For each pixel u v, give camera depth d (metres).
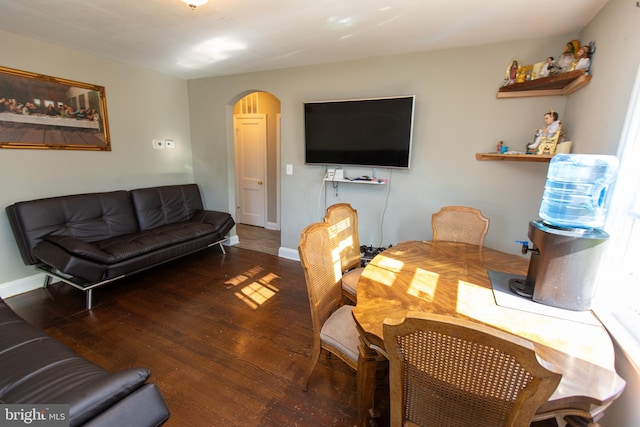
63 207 2.76
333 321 1.58
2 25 2.32
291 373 1.79
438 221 2.32
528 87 2.25
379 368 1.29
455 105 2.64
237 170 5.36
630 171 1.28
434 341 0.77
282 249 3.80
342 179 3.16
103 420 0.84
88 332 2.13
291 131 3.46
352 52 2.76
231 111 3.92
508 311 1.18
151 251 2.85
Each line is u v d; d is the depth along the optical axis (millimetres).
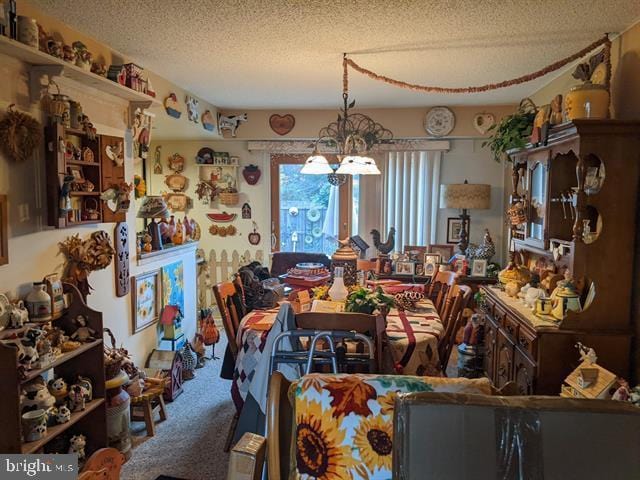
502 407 1129
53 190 2264
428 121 4742
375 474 1340
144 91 3002
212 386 3656
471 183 5078
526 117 3205
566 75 3373
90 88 2633
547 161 2900
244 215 5340
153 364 3383
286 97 4348
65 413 2084
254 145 5203
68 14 2332
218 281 5426
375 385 1422
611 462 1094
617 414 1118
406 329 2539
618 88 2633
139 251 3332
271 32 2588
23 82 2152
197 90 4051
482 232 5113
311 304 3018
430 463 1103
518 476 1093
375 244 4875
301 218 5387
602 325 2400
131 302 3184
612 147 2359
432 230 5109
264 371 2223
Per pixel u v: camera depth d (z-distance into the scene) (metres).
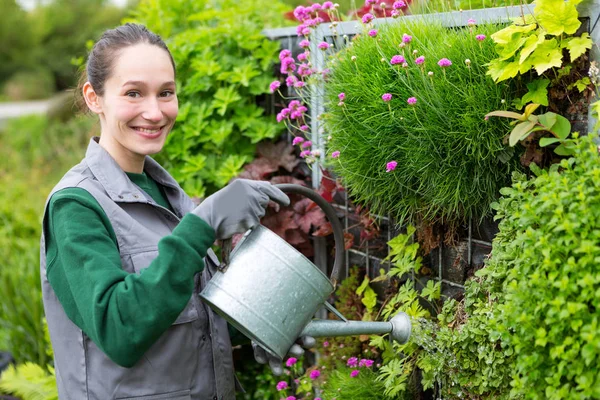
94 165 1.49
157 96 1.48
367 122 1.77
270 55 2.68
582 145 1.32
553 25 1.46
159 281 1.23
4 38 16.95
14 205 5.12
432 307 1.88
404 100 1.72
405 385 1.81
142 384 1.42
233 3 3.17
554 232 1.28
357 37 1.95
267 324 1.36
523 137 1.42
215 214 1.32
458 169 1.64
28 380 2.60
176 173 2.79
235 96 2.67
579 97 1.51
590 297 1.19
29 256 3.81
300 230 2.44
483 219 1.71
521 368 1.27
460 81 1.64
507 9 1.64
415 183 1.77
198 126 2.73
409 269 1.89
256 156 2.77
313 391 2.40
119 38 1.48
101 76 1.47
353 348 2.20
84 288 1.28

·····

TASK TO CARRY OUT — An exact reproduction of the material above is needed, without its pictures.

RESPONSE —
For each pixel u v, give camera depth d (metres).
63 207 2.76
333 321 1.58
2 25 2.32
291 373 1.79
438 221 2.32
528 87 2.25
379 368 1.29
455 105 2.64
237 170 5.36
630 171 1.28
434 341 0.77
282 249 3.80
342 179 3.16
103 420 0.84
88 332 2.13
291 131 3.46
352 52 2.76
231 111 3.92
508 311 1.18
151 251 2.85
Each line is u v d; d is the depth along the optical axis (millimetres).
502 407 1129
53 190 2264
428 121 4742
375 474 1340
144 91 3002
212 386 3656
471 183 5078
526 117 3205
566 75 3373
90 88 2633
547 161 2900
244 215 5340
153 364 3383
286 97 4348
65 413 2084
254 145 5203
68 14 2332
218 281 5426
375 385 1422
611 462 1094
617 414 1118
406 329 2539
618 88 2633
139 251 3332
271 32 2588
23 82 2152
197 90 4051
482 232 5113
311 304 3018
430 463 1103
518 476 1093
375 244 4875
301 218 5387
602 325 2400
131 302 3184
612 147 2359
432 230 5109
264 371 2223
Per pixel u v: camera depth d (z-distance into the scene) (metres).
94 165 1.49
157 96 1.48
367 122 1.77
270 55 2.68
582 145 1.32
553 25 1.46
159 281 1.23
4 38 16.95
14 205 5.12
432 307 1.88
404 100 1.72
405 385 1.81
142 384 1.42
233 3 3.17
554 232 1.28
357 37 1.95
267 324 1.36
523 137 1.42
215 214 1.32
458 169 1.64
28 380 2.60
176 173 2.79
235 96 2.67
579 97 1.51
590 297 1.19
29 256 3.81
300 230 2.44
483 219 1.71
521 368 1.27
460 81 1.64
507 9 1.64
415 183 1.77
198 126 2.73
409 269 1.89
256 156 2.77
313 391 2.40
119 38 1.48
101 76 1.47
353 348 2.20
84 288 1.28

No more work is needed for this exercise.